Enter the text you want to study.
For example: Enter John 3:16.
Note: Learn more about the Exegetical Guide.
Select the word you want to study.
Expand the Word by Word heading. Logos displays your passage in the original language. Scroll down to the word entry or click the word in the text to navigate directly to the entry.
For example: Select Οὕτως (Houtōs).
Hover over the morphological ambiguity symbol.
Beneath the lemma and gloss is the morphological information about the word. When the ± symbol appears between words, Logos indicates that the word is tagged differently in some of your resources.
For example: Logos indicates that one resource tagged this word as an adverb and another resource tagged it as an adverb or adjective (which is linguistically possible based on the form).

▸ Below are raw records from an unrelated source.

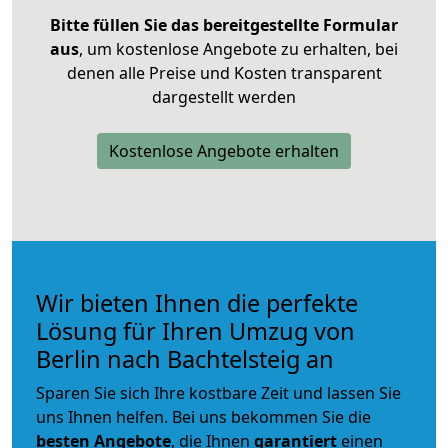
Bitte füllen Sie das bereitgestellte Formular
aus
, um kostenlose Angebote zu erhalten, bei
denen alle Preise und Kosten transparent
dargestellt werden
Kostenlose Angebote erhalten
Wir bieten Ihnen die perfekte
Lösung für Ihren Umzug von
Berlin nach Bachtelsteig an
Sparen Sie sich Ihre kostbare Zeit und lassen Sie
uns Ihnen helfen. Bei uns bekommen Sie die
besten Angebote
, die Ihnen
garantiert
einen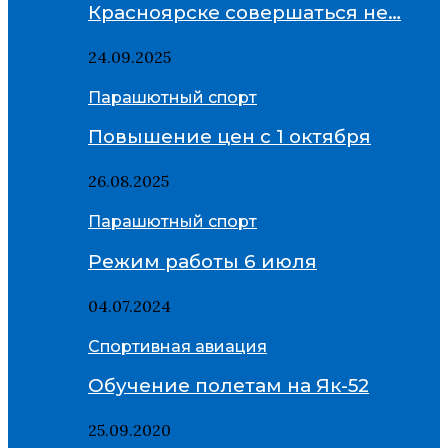
Красноярске совершаться не…
24.09.2025
Парашютный спорт
Повышение цен с 1 октября
26.08.2025
Парашютный спорт
Режим работы 6 июля
04.07.2024
Спортивная авиация
Обучение полетам на Як-52
25.09.2020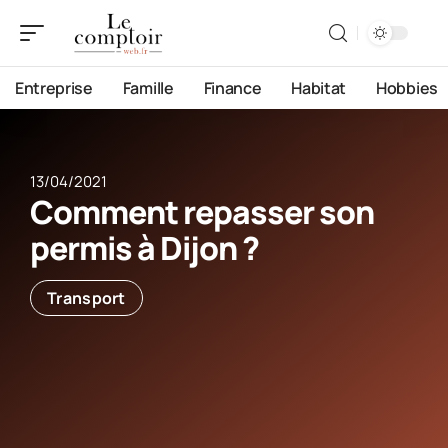
Entreprise
Famille
Finance
Habitat
Hobbies
13/04/2021
Comment repasser son
permis à Dijon ?
Transport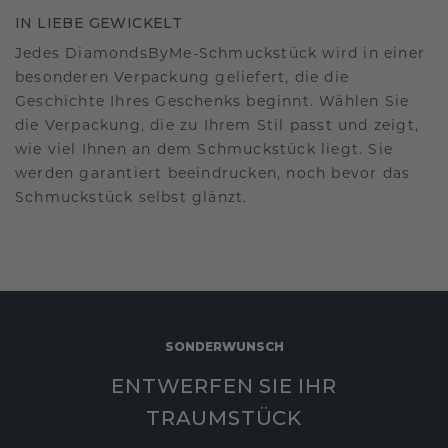
IN LIEBE GEWICKELT
Jedes DiamondsByMe-Schmuckstück wird in einer
besonderen Verpackung geliefert, die die
Geschichte Ihres Geschenks beginnt. Wählen Sie
die Verpackung, die zu Ihrem Stil passt und zeigt,
wie viel Ihnen an dem Schmuckstück liegt. Sie
werden garantiert beeindrucken, noch bevor das
Schmuckstück selbst glänzt.
SONDERWUNSCH
ENTWERFEN SIE IHR
TRAUMSTÜCK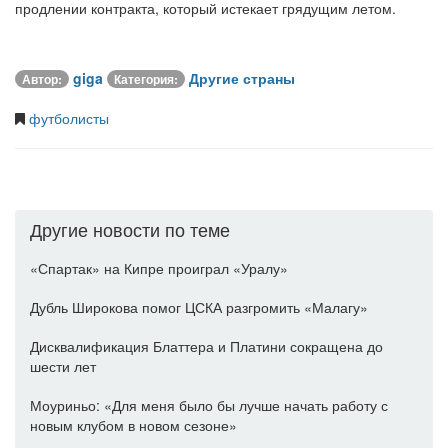
продлении контракта, который истекает грядущим летом.
giga
Другие страны
Автор:
Категория:
футболисты
Другие новости по теме
«Спартак» на Кипре проиграл «Уралу»
Дубль Широкова помог ЦСКА разгромить «Малагу»
Дисквалификация Блаттера и Платини сокращена до
шести лет
Моуриньо: «Для меня было бы лучше начать работу с
новым клубом в новом сезоне»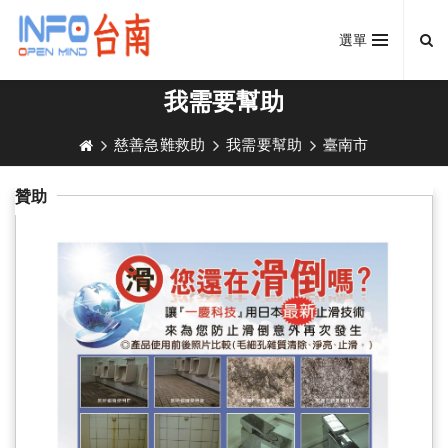
選單
我需要幫助
慈善急難救助
我需要幫助
臺南市
贊助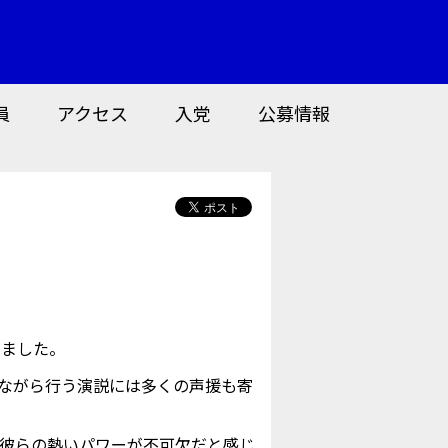
員
アクセス
入党
公募情報
しました。
ながら行う演説には多くの声援も寄
彼らの熱いパワーが不可欠だと感じ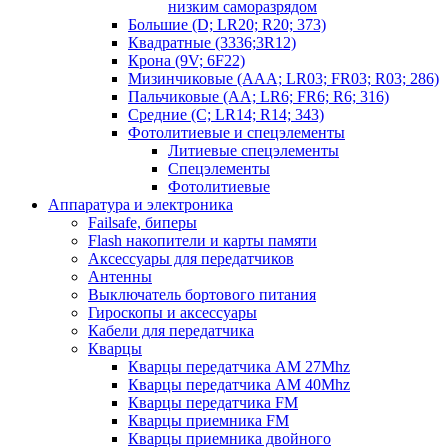
низким саморазрядом
Большие (D; LR20; R20; 373)
Квадратные (3336;3R12)
Крона (9V; 6F22)
Мизинчиковые (AAA; LR03; FR03; R03; 286)
Пальчиковые (AA; LR6; FR6; R6; 316)
Средние (C; LR14; R14; 343)
Фотолитиевые и спецэлементы
Литиевые спецэлементы
Спецэлементы
Фотолитиевые
Аппаратура и электроника
Failsafe, биперы
Flash накопители и карты памяти
Аксессуары для передатчиков
Антенны
Выключатель бортового питания
Гироскопы и аксессуары
Кабели для передатчика
Кварцы
Кварцы передатчика AM 27Mhz
Кварцы передатчика AM 40Mhz
Кварцы передатчика FM
Кварцы приемника FM
Кварцы приемника двойного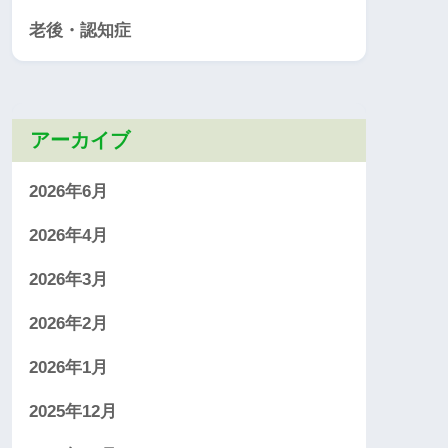
老後・認知症
アーカイブ
2026年6月
2026年4月
2026年3月
2026年2月
2026年1月
2025年12月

Note: If you don’t see the ± symbol, this means that you don’t own any resources that display different morphological tagging for this word in this location.
You can also see morphological ambiguities in the Old Testament (although the resources are different).
For example: In Exodus 1:2, benē (“sons”) has differing tags in various morphologies.
Open the Exegetical Guide in Logos.
View Ambiguities in a Resource
Depending on your available resources, you can view morphological ambiguities as you read.
Hover over a word. Logos displays the morphological information in the popup at the bottom of the panel. If more than one tag fits the context, Logos displays both options.
Right-click a word. Logos displays the morphological tagging in the left-hand column of the Context Menu. If more than one tag fits the context, Logos displays both options.
Note: You can also access a word’s morphological distribution across Scripture using the Morphology Charts Interactive.